The latter 2 reminded me somehow of Diablo, that I had played on the PS1 (is it really that long ago....). I had fun with it because of the coop mode, but after 2-3 playthroughs it was getting boring. I didn't like the story and characters (you can see the pattern...) and the weapon/armor system. Diablo, Sacred and Borderlands have a similar system, where there are no unique weapons. You have basic weapons with various status bonuses and variuos weapon levels. I can remember playing the woman in diablo with a friend and I just couldn't find a stronger bow, because you only have random drops and random items at the shops. I coudldn't get a really strong bow for hours... I never had that problem in a jrpg before... And while playing Sacred or Borderlands, I also had the same problem. You can have millions of different weapons but it is also possible that you are level 36 and still have a lvl 25 smg because you just had bad luck and couldn't find a better one. My wife and I ended up with no longer bother to look what we pick up. Kill enemies, pick up loot and at the next vendor you can see that 99 % of the items are just useless and only there for selling.
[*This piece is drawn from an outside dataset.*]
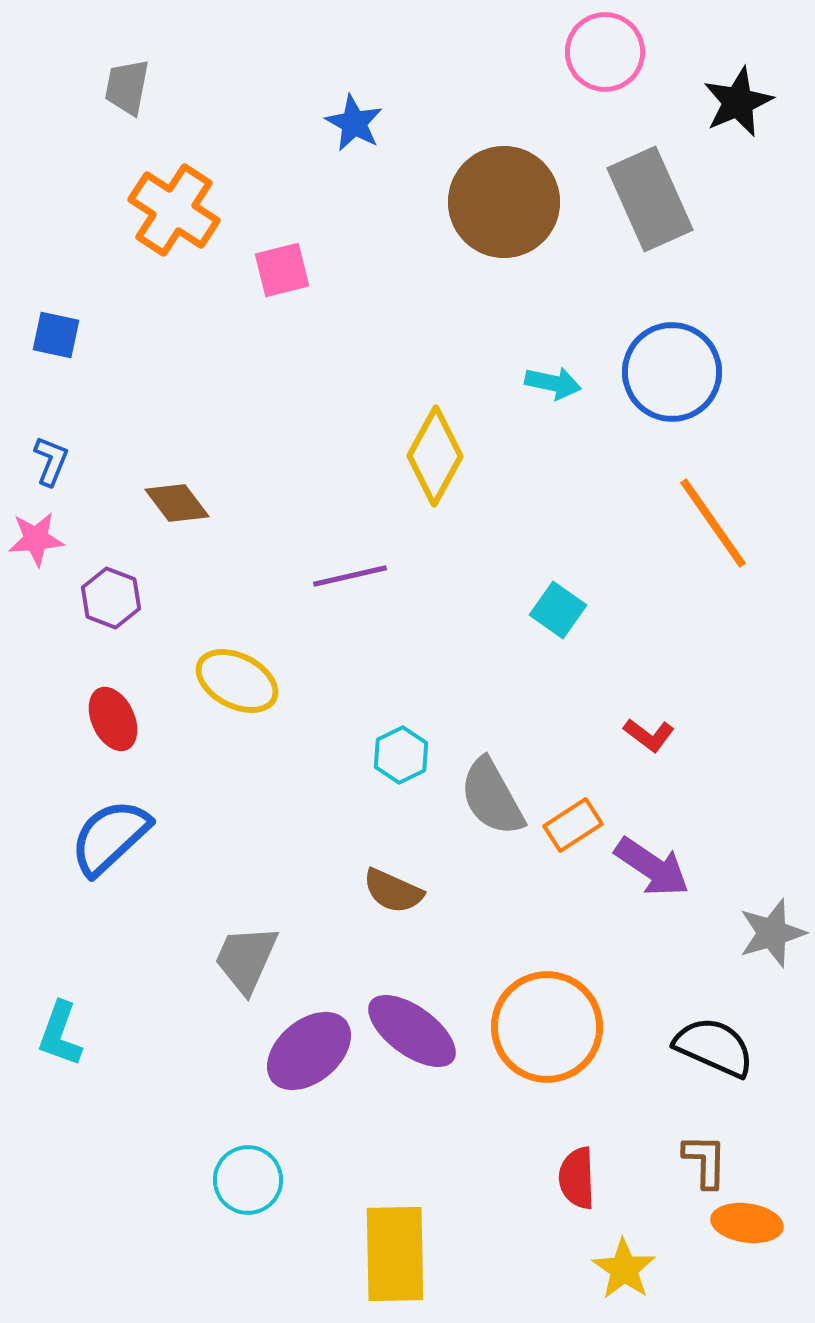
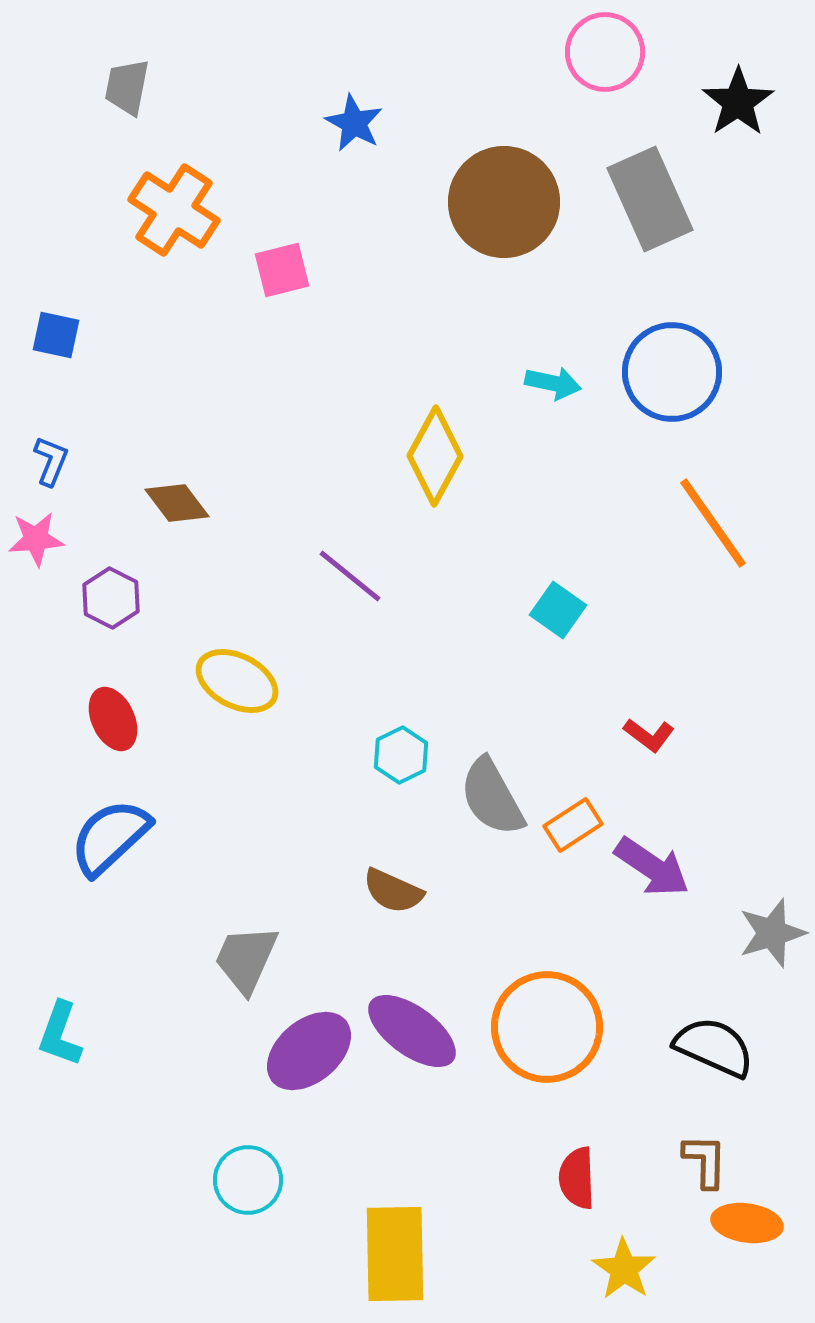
black star at (738, 102): rotated 10 degrees counterclockwise
purple line at (350, 576): rotated 52 degrees clockwise
purple hexagon at (111, 598): rotated 6 degrees clockwise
So Borderland managed to make me lose interest in what the enemies drop, what you can buy at the stores, what the sidequests are about and what the whole game is actually about. The only thing left is the gameplay... running around killing the same few enemies over and over and running from landmark to landmark until the game is finally over. If it hadn't the coop mode the whole game would have nothing at all and could be replaced by every other random shooter and I will probably not think about the game in the future. (Well, every time I look in my gaming diary aka trophy list I will think why I wasted like 50 hours with that game). Last week I read that FF 4 will head to the PSP and I am really happy about it. I have never played the after years so far and although I already played FF 4 advance and FF 4 for the DS I am happy to get a slightly better Version of that game. That is the true strength of a good story. You can play the game a second or third time and it still has the good story to come back to.